部長以上の女性管理職を増やすために、幹部候補の女性社員はどのようなスキルを磨くべきか。人的資源管理論、ダイバーシティー経営を専門とする東京大学の佐藤博樹名誉教授に語ってもらった。
仕事をする上で求められるスキルは、役職段階ごとに異なります。
1950年代に米国の経済学者、ロバート・L・カッツが提唱した「カッツモデル」で説明します(下図)。カッツは、仕事をする上で求められる能力を「テクニカルスキル(業務遂行能力)」「ヒューマンスキル(対人関係能力)」「コンセプチュアルスキル(概念化能力)」の3つに分けています。
カッツモデルの概要
米国の経済学者カッツが提唱した「カッツモデル」。

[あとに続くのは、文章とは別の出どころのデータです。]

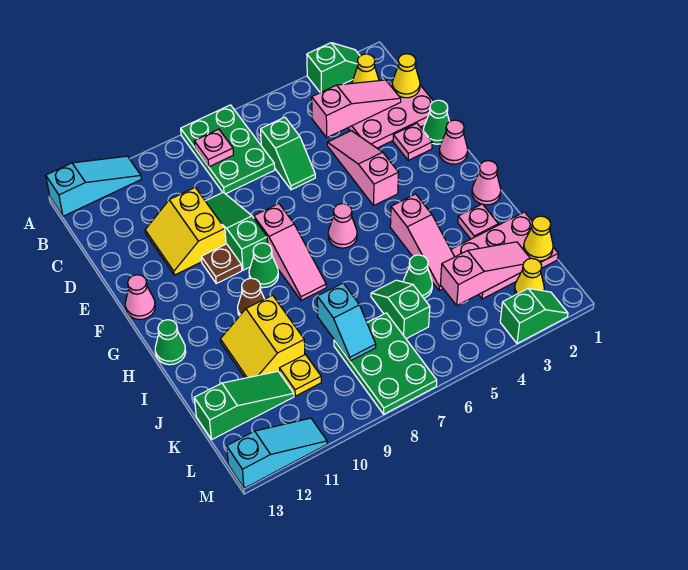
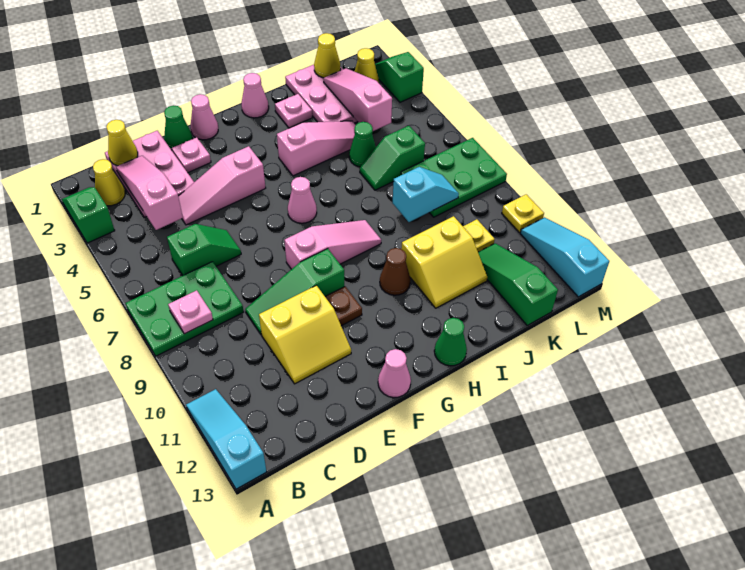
green cone G9 level 1 -> none
none -> yellow plate M10 level 1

役職段階ごとに必要とされるスキルの比重が変わってくる
どの階層でもこの3つのスキルが必要ですが、それぞれの階層で求められるスキルの比重が異なります。担当職(一般社員)は業務遂行能力の割合が多く、課長になると対人関係能力が、部長では概念化能力の割合が多くなります。
仕事ができても部下は動かせない
課長登用の基準を見ると、多くの企業では担当職として業績を上げたこと、つまり業務遂行能力が高い人の中から課長が登用されることが通常です。
ただし、課長に登用されると役割が変わり、部下に仕事をしてもらう立場になります。営業であれば、競合他社の情報や市場の動向を見て、どのような営業活動をすれば、ミッションが達成できるかを考え、営業戦略を立案し、営業計画を立て、部下に仕事を割り振る。